Could Bitter Melon be the Key to an Alternative Cancer Treatment


Unless you are an enthusiast for Asian cookery, you may not be aware of the bitter melon.

This vegetable is frequently used in Asian cuisine, but recent research from the Saint Louis University has suggested that it could be the key to an alternative form of cancer treatment.

The research documents the use of bitter melon extract as a treatment in cancer cells in mice. The researchers have noticed an effect of slowed growth in neck and head cancer cells.

The team have stated that it is challenging to measure the possible “impact” of using a bitter melon treatment in reducing cell growth rates.

However, according to Ratna Ray Ph. D the research shows promise in combination with existing treatments to improve “the efficacy of the overall cancer treatment”.

Neck and head cancer cases, which account for approximately six percent of all reported cancer cases, generally start in the sinuses, throat, mouth or voice box.
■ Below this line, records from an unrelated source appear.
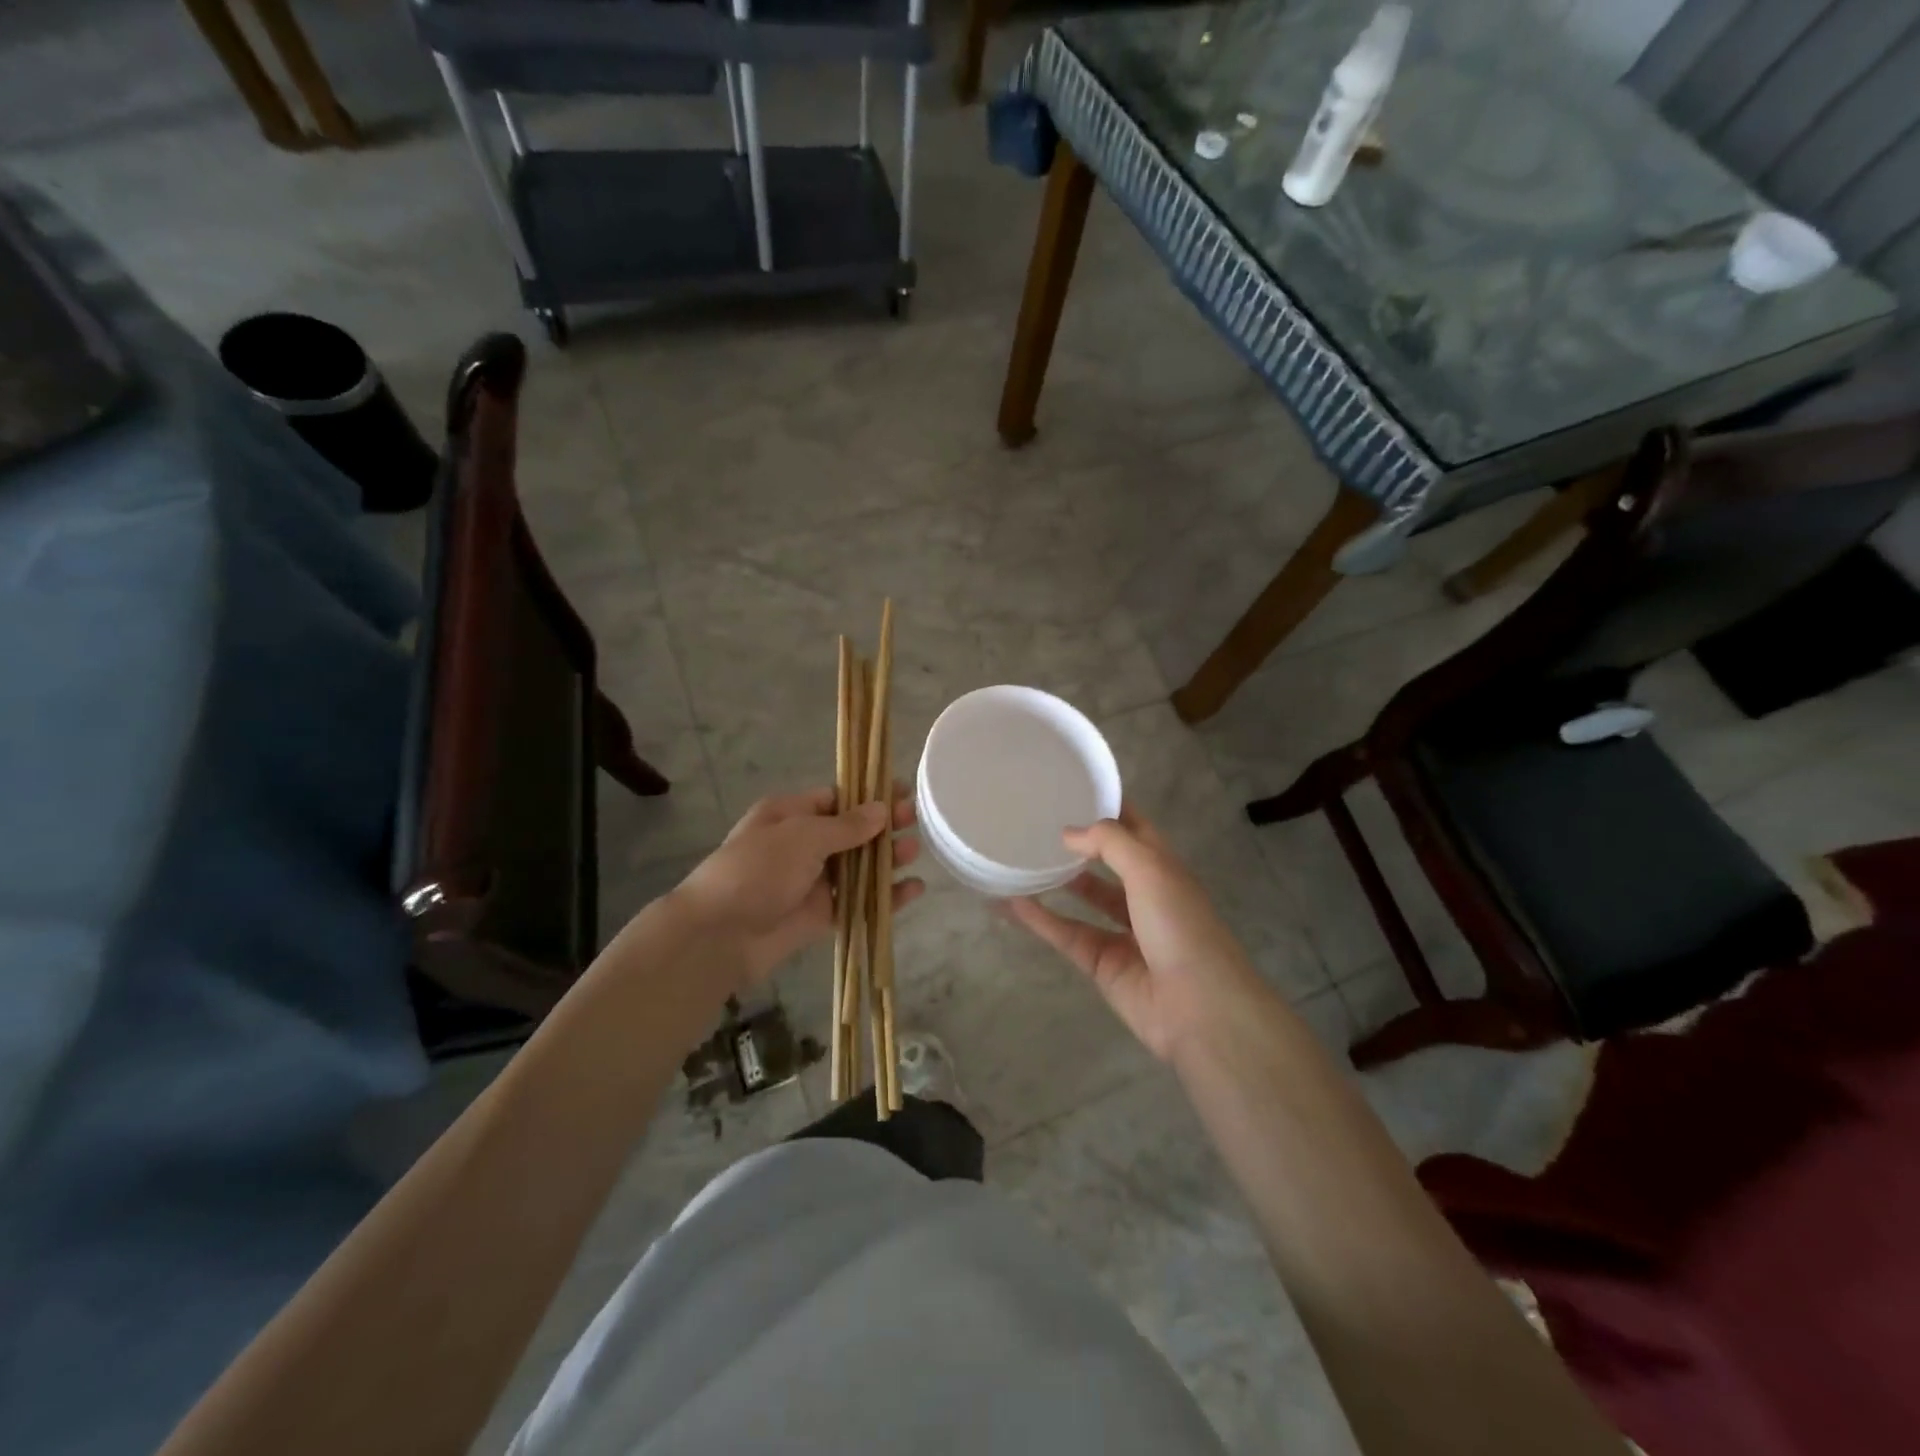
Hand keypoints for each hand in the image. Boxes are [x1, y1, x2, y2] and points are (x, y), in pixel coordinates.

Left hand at [672, 786, 923, 986]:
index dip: (868, 796)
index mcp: (789, 815)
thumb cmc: (757, 870)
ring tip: (914, 851)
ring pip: (858, 867)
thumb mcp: (802, 836)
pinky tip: (913, 890)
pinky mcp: (821, 915)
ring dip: (886, 859)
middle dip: (882, 826)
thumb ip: (846, 826)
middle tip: (915, 820)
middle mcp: (801, 845)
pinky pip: (859, 902)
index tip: (902, 794)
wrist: (719, 935)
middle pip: (851, 832)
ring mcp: (812, 882)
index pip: (835, 799)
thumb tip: (881, 809)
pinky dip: (885, 897)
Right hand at [1005, 807, 1264, 1061]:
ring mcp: (1123, 933)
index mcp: (1164, 868)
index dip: (1109, 807)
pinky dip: (1040, 920)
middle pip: (1107, 863)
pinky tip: (1010, 903)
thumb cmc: (1180, 926)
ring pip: (1084, 900)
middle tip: (1037, 823)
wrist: (1199, 1008)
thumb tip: (1068, 833)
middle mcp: (1145, 896)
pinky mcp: (1102, 964)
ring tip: (1020, 860)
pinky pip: (1066, 934)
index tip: (1072, 788)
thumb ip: (1109, 843)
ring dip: (1056, 882)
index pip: (1134, 828)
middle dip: (1079, 846)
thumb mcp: (1150, 869)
However, they are generally a very aggressive form of cancer which will often spread in the head and neck region.

The bitter melon or Momordica charantia is commonly used in alternative or folk medicine because of the reputed hypolipidemic and hypoglycemic effects.
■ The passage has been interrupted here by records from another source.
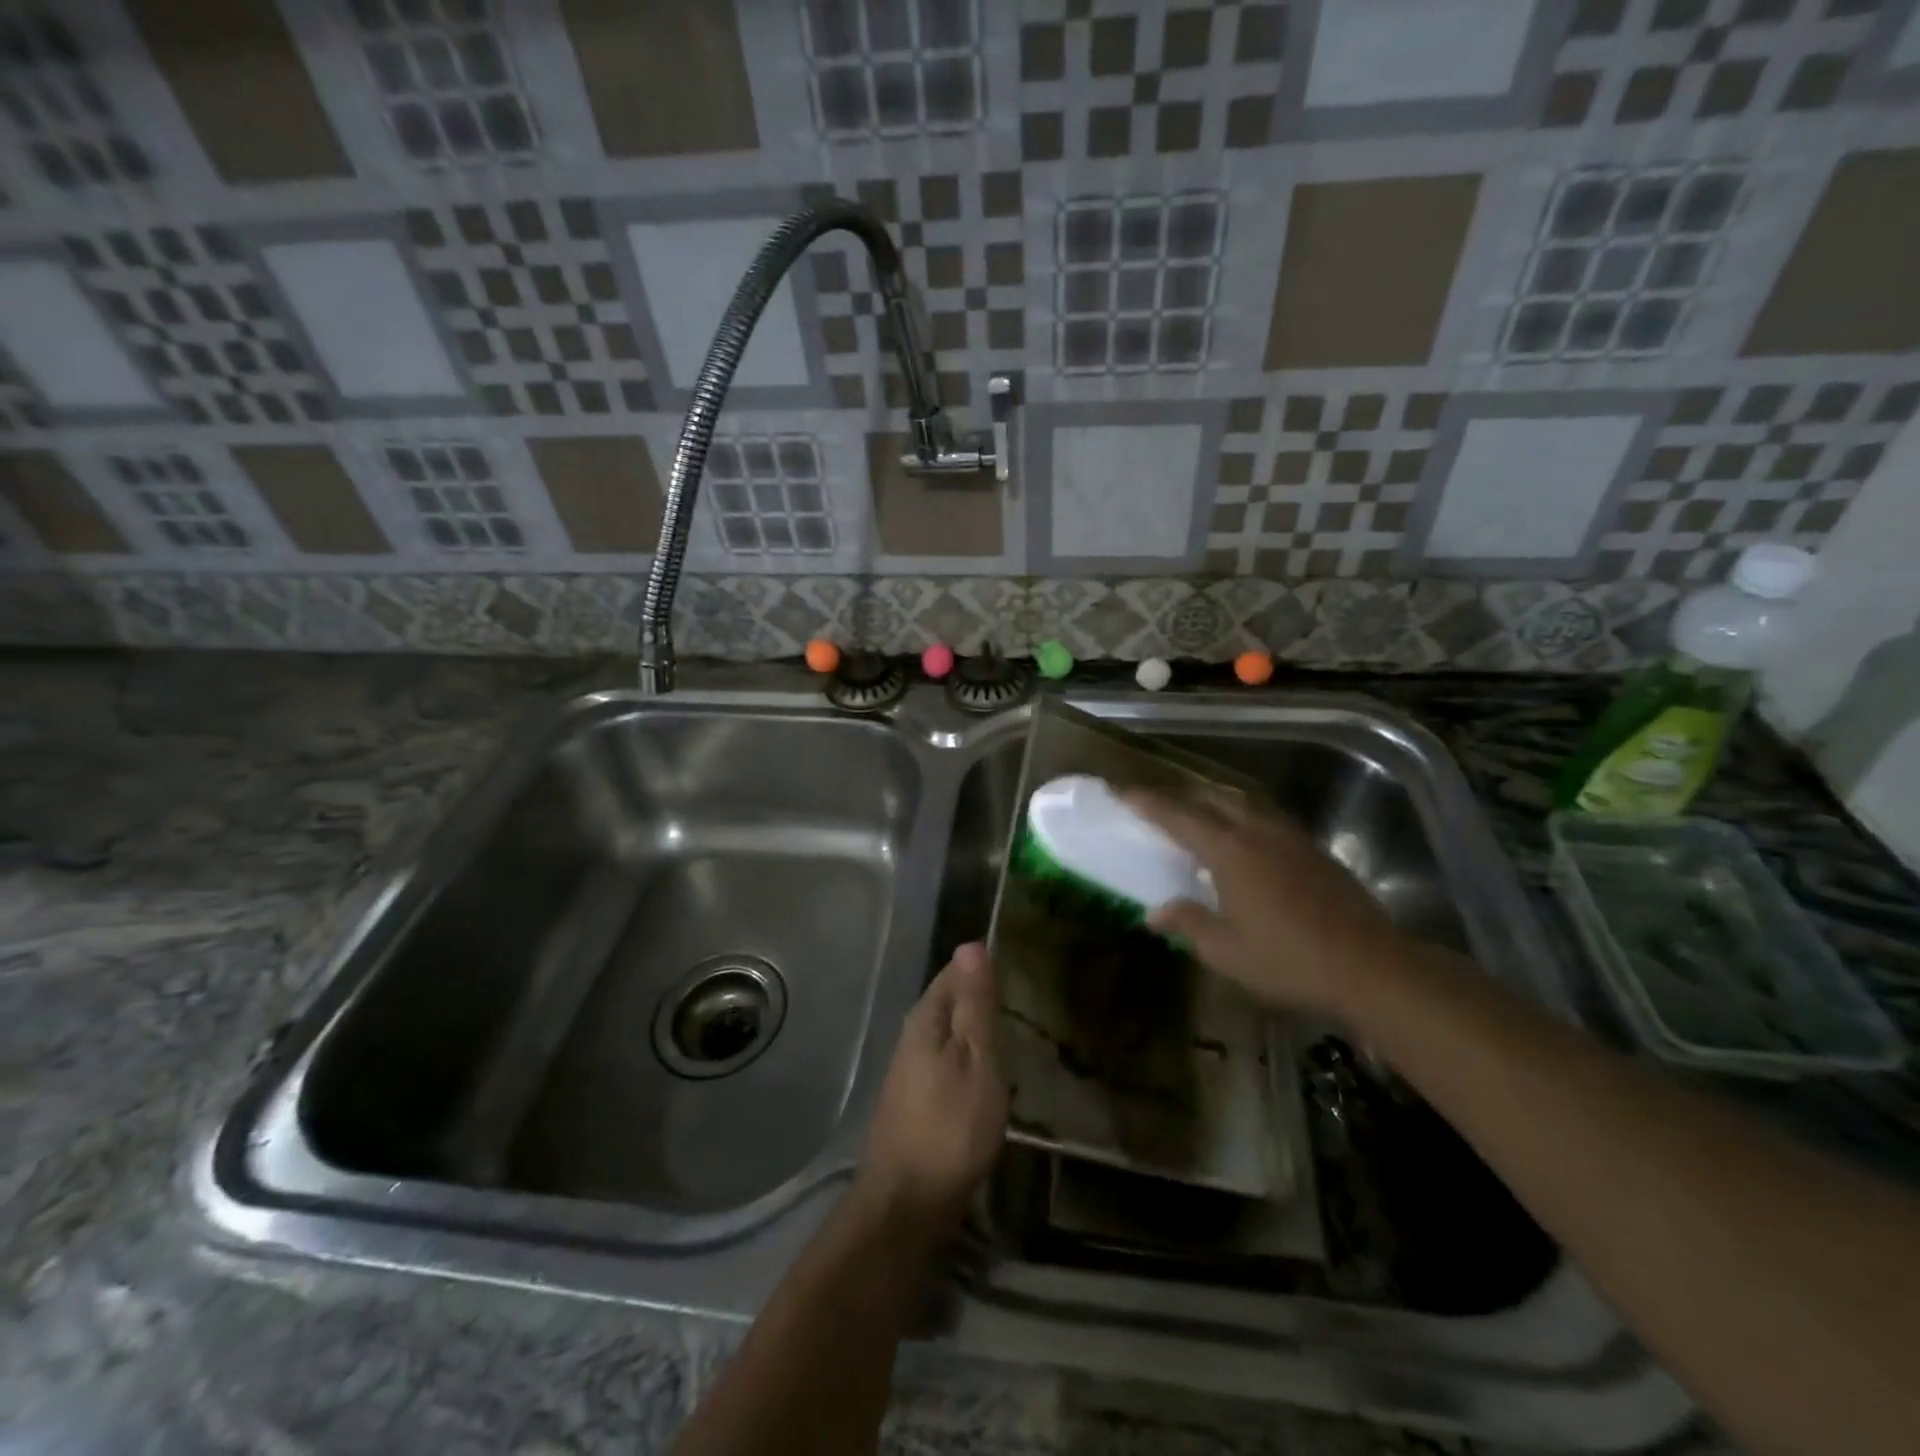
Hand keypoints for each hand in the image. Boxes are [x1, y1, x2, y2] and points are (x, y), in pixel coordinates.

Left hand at [854, 942, 1007, 1242]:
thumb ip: (974, 1005)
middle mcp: (913, 1036)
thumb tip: (970, 944)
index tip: (1017, 961)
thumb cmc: (950, 1126)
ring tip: (1014, 1028)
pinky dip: (970, 1058)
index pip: (954, 972)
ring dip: (976, 1028)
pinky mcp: (917, 1100)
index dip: (983, 965)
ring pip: (949, 1033)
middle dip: (980, 995)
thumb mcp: (975, 1060)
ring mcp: (911, 1070)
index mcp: (926, 1019)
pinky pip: (948, 1061)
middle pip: (950, 1001)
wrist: (907, 1204)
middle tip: (1024, 993)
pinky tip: (990, 1071)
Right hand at [1123, 786, 1405, 1015]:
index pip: (1178, 817)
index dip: (1148, 803)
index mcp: (1230, 851)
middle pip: (1213, 798)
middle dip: (1182, 796)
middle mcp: (1258, 832)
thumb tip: (1155, 913)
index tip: (1123, 791)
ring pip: (1245, 804)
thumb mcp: (1226, 951)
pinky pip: (1268, 819)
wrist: (1370, 966)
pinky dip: (1245, 818)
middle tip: (1160, 805)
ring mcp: (1291, 838)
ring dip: (1216, 803)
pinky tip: (1246, 841)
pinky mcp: (1314, 850)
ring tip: (1200, 817)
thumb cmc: (1288, 960)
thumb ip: (1188, 924)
The initial research from the Saint Louis team has shown encouraging results for the treatment of a number of different forms of cancer including breast cancer.

The team noted the “significantly decreased proliferation” caused by the bitter melon which could induce the death of cancer cells.

This preliminary research has suggested hope for an alternative treatment in slowing down the growth and inducing cancer cell death.

Further research is planned by Ray and her team to document the effects on other types of cancer cells and investigate the “chemo-preventive efficacy” in an oral administration of the extract.

While this may not be an immediate form of treatment, it does show great promise and in the future could be the key to effective treatment programs.